これまでけいれん発作を起こした場合の対応の仕方、もうろう状態への対応の仕方、救急車を呼ぶかどうかについて説明した。
日本てんかん学会はてんかん発作が疑われた場合の対応の仕方について、発作緊急カードを作った。そして患者がそれを持ち歩くことを薦めている。運悪く意識を失って倒れた場合に、発見した人あるいは介助する人がどうしたらいいのか書いてある。その要約をここに紹介しよう。
1. おそれず、あわてず、安全第一に考えてそっとしておいてください。
けがをしないように周囲の危険なものをとりのぞく。
移動はしないでください。隣の席をあけてゆっくりねかせる。
呼吸が楽になるように首のきついところをゆるめ、可能であればシートベルトをはずす。発作の時間が長くチアノーゼのあるときは酸素投与をする。
2.硬いものを歯の間に入れることをしてはいけません。
外傷の原因となりかえって危険です。
嘔気があるときや唾液が多いときは顔を横に向ける。
3.発作の様子を観察してください。
痙攣発作の状態、顔色、目の位置、手足の動きや左右差、体温などをチェックする。
4.発作が終わり意識が回復するまで必ず誰か側にいてください
目覚めたときに特に訴えがなく麻痺もないことを確認すれば普通の活動が可能です。頭痛があったりうつろで眠そうな場合はそのままそっと休ませましょう。
発作後のもうろう状態には抑制したり刺激したりせずにそっと見守ってください。短時間で治ります。

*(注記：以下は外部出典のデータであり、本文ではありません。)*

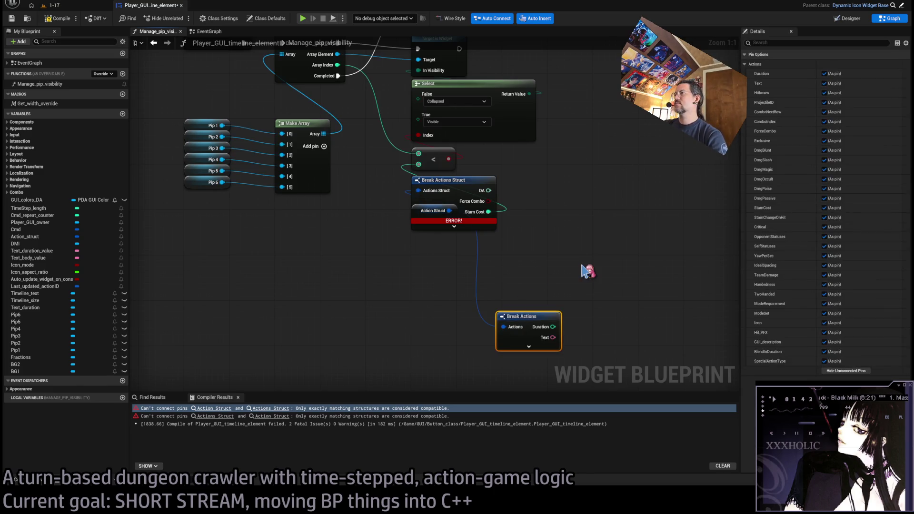
left_click(850, 372)
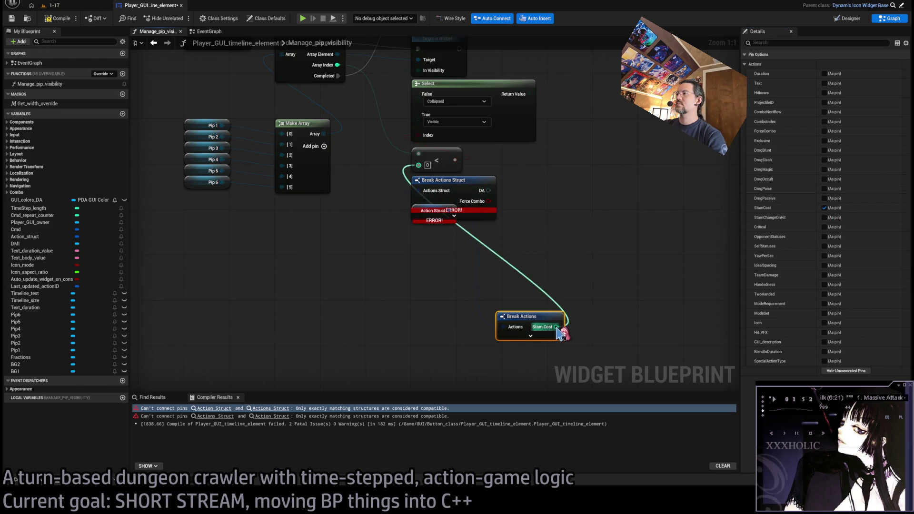
left_click_drag(526, 325, 442, 189)
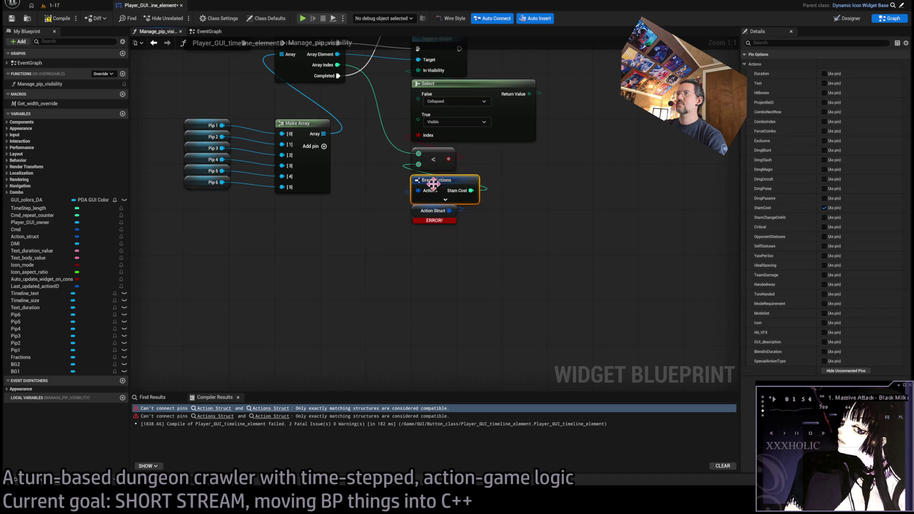
left_click(58, 19)
scroll(342, 283, "down", 3)
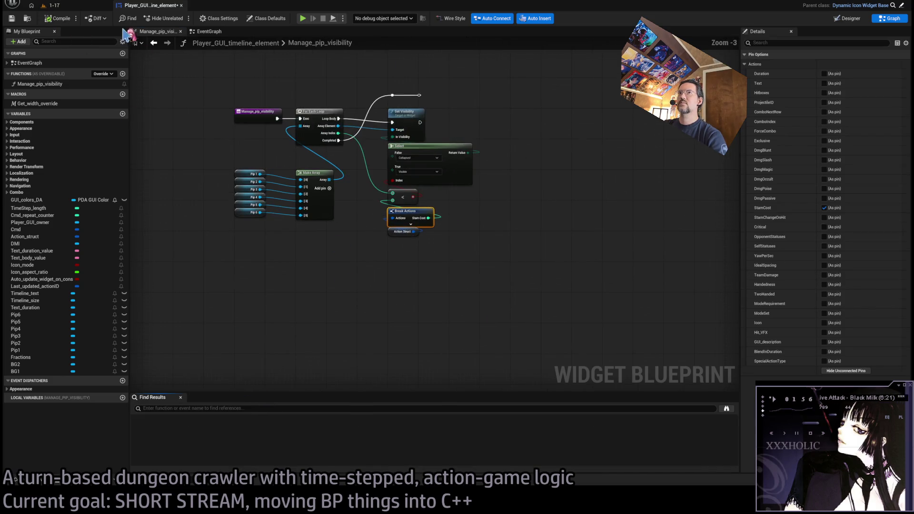
middle_click(127, 9)
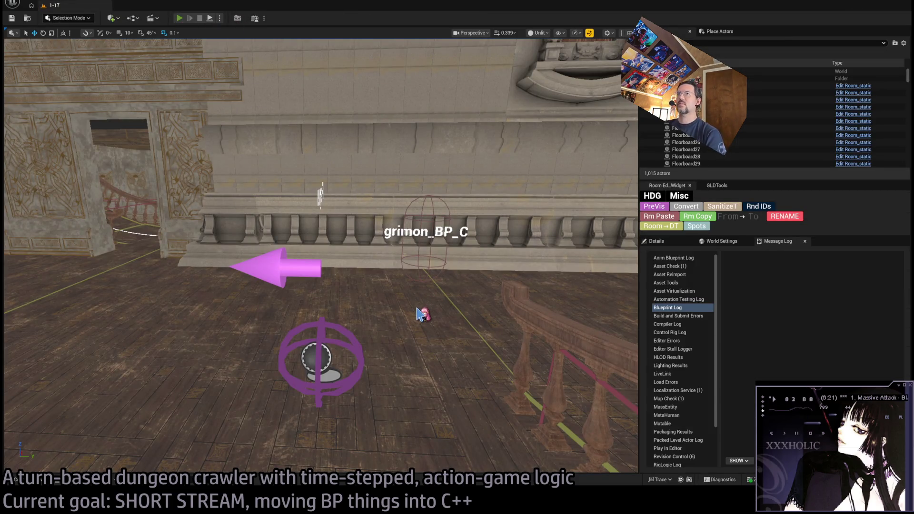
Step: Start a play test, queue three actions, then remove the last queued ones
key("alt+p")
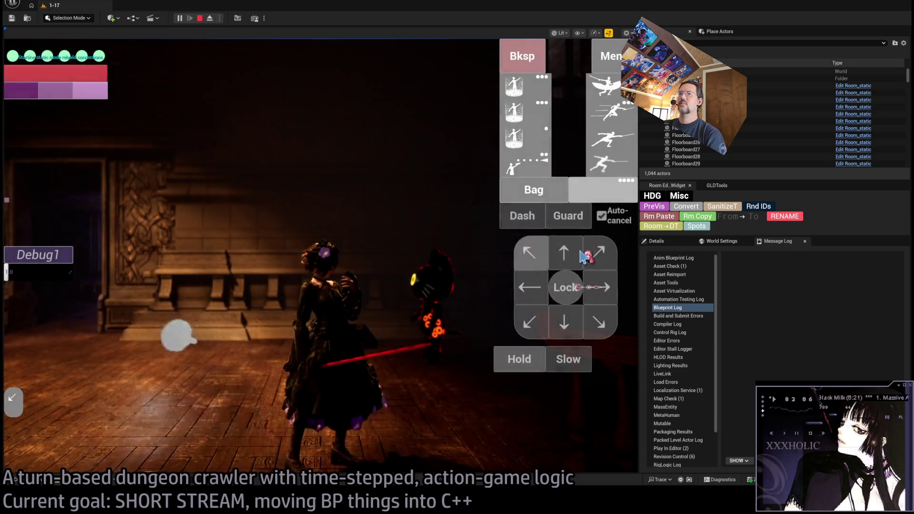
left_click(524, 157)
left_click(515, 138)
left_click(514, 112)
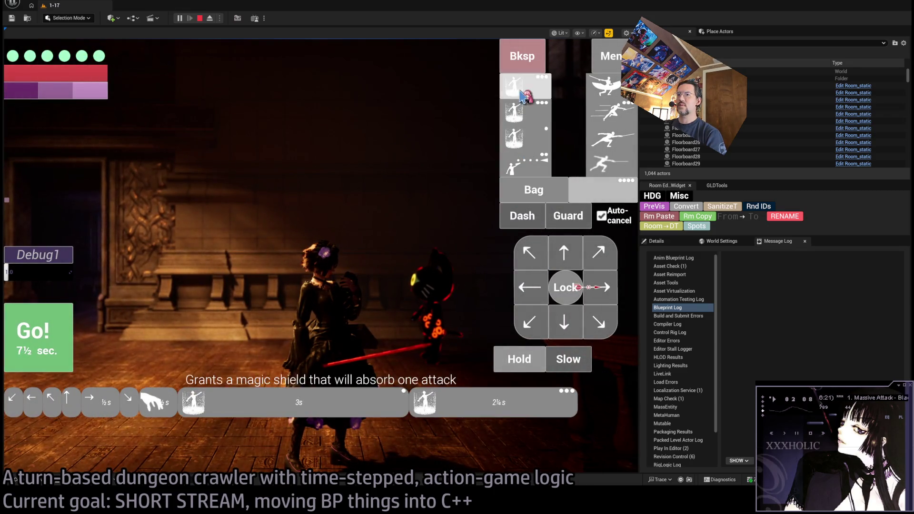
left_click(528, 60)
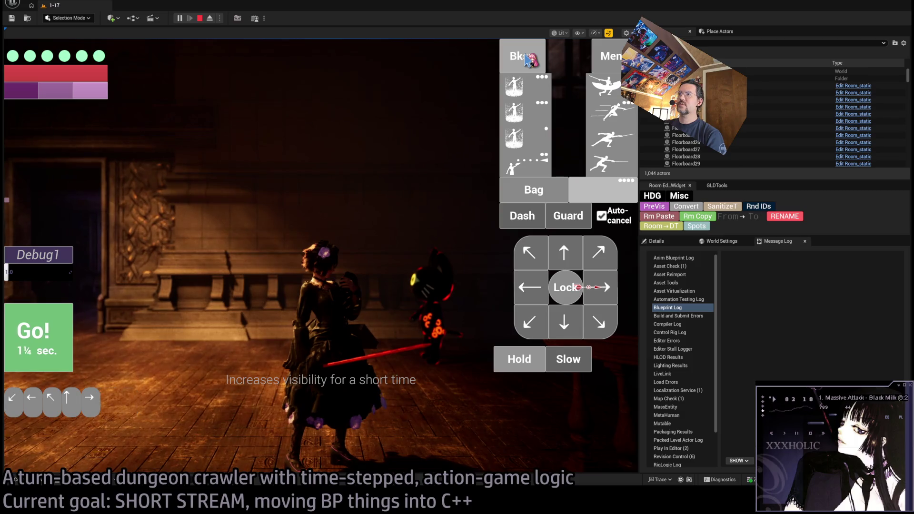
Step: Lock onto the cat, execute a move-and-attack combo, replay it, then stop playing
left_click(566, 281)
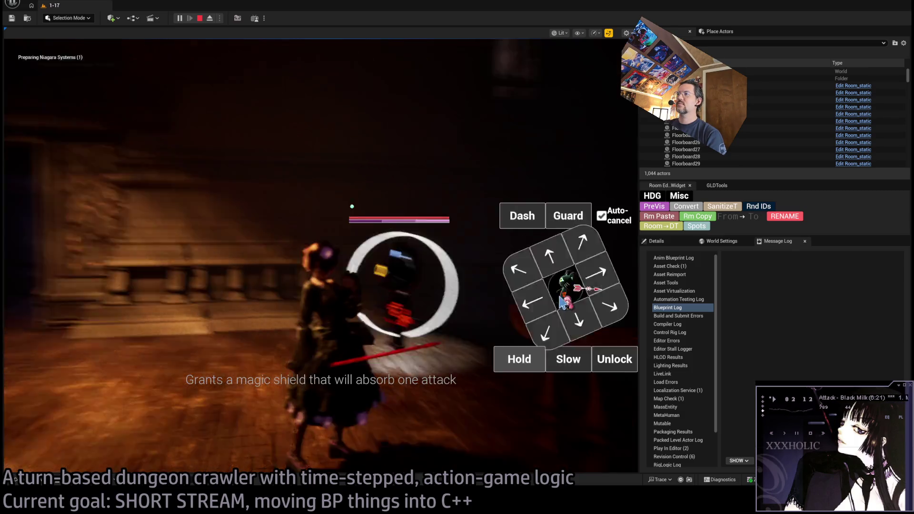
left_click(566, 263)
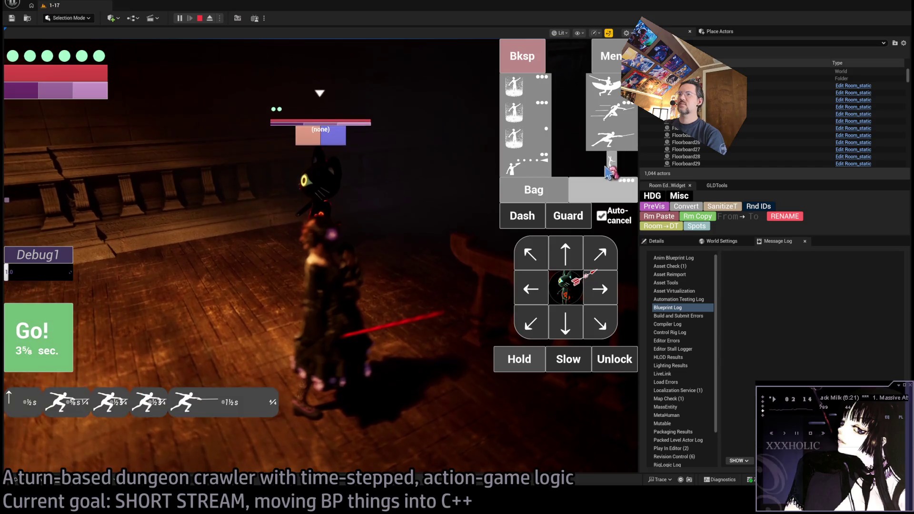
left_click(59, 340)
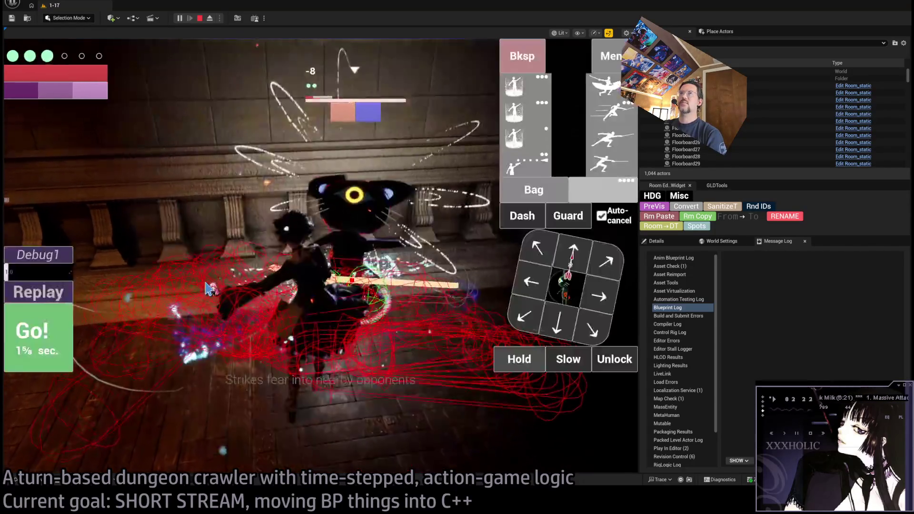
left_click(43, 291)
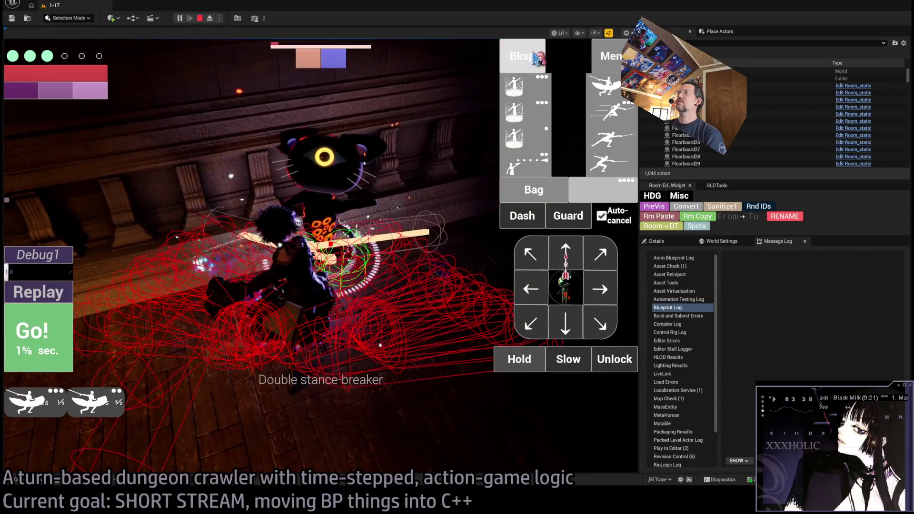
left_click(523, 68)
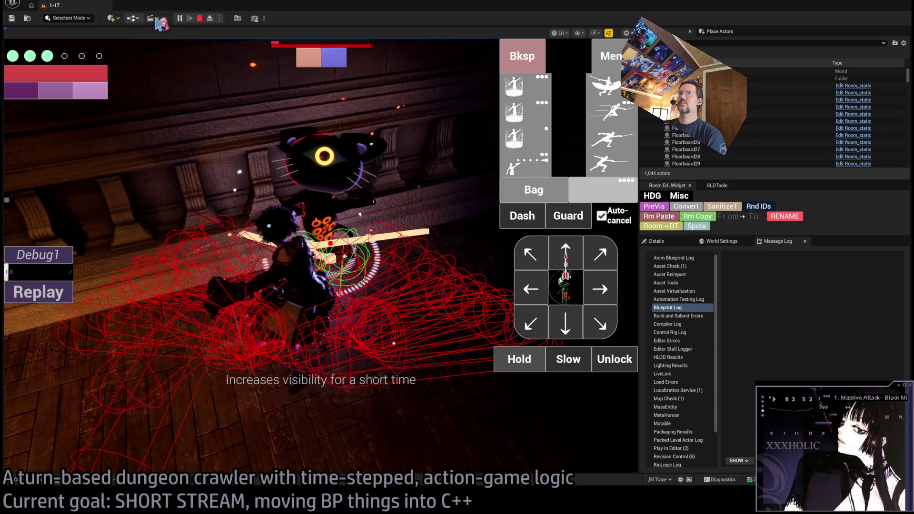
left_click(202, 18)
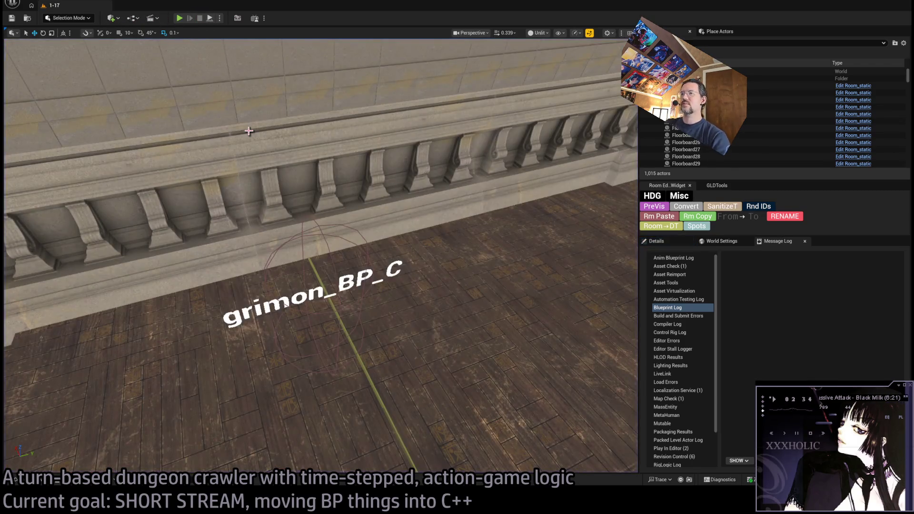
Step: Open GameMode_GLD through quick search, close it, and start a new play test with Alt+P
key("ctrl+p")
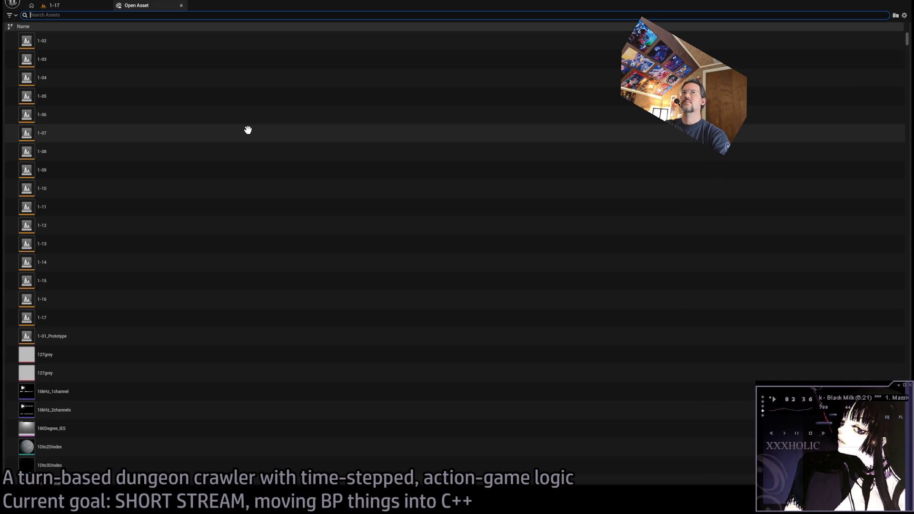
left_click(100, 38)
key("Return")
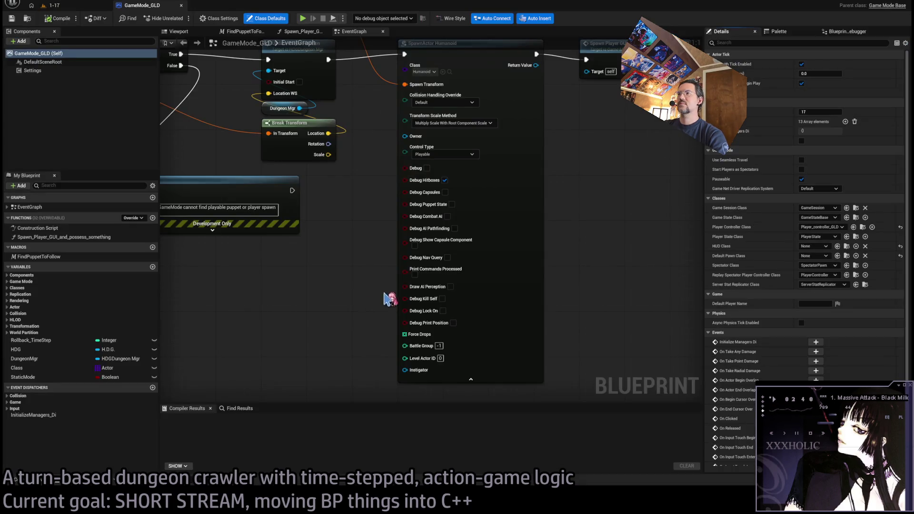
left_click(181, 6)
key("alt+p")
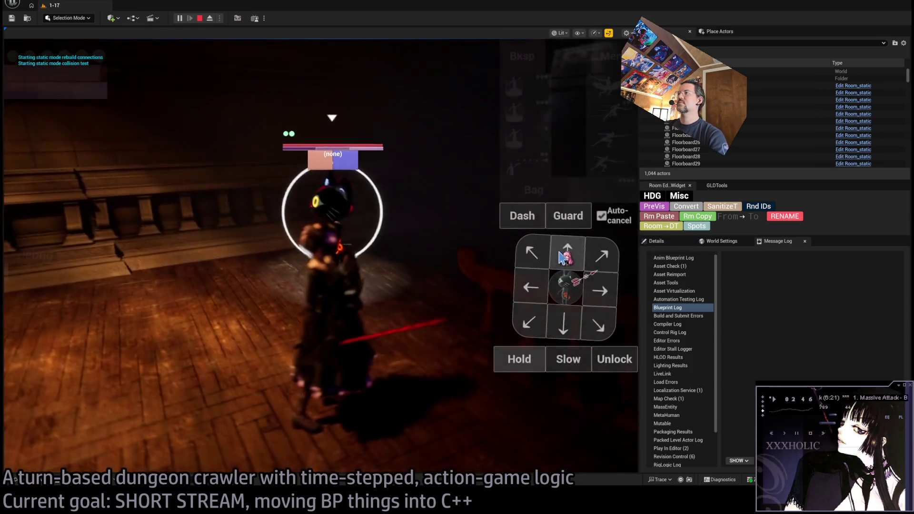
Step: Choose the lunge-thrust attack, queue and remove actions, then stop the session
left_click(612, 114)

5.機内でできる発作時の治療として座薬の使用があります。
本人や関係者(主治医)からの依頼と了解があれば、上記の対応をしてけいれん止めの座薬を挿入します。発作が継続もしくは断続して10分以上つづく時、発作でひどい外傷があるとき、全身状態が極端に悪いときは、医療関係者と協議の上緊急に継続処置を依頼してください。
以上が第1ページに載ってあり、裏には本人の名前、生年月日、発作型、発作頻度、発作時の対応と現在の服薬している薬の名前と主治医の氏名、病院名と電話が書いてある。
このような緊急カードを持ち歩くと緊急な場合には役に立つ。この緊急カードは日本てんかん学会事務局にあるので、主治医を通して日本てんかん学会事務局に問い合わせれば手に入るでしょう。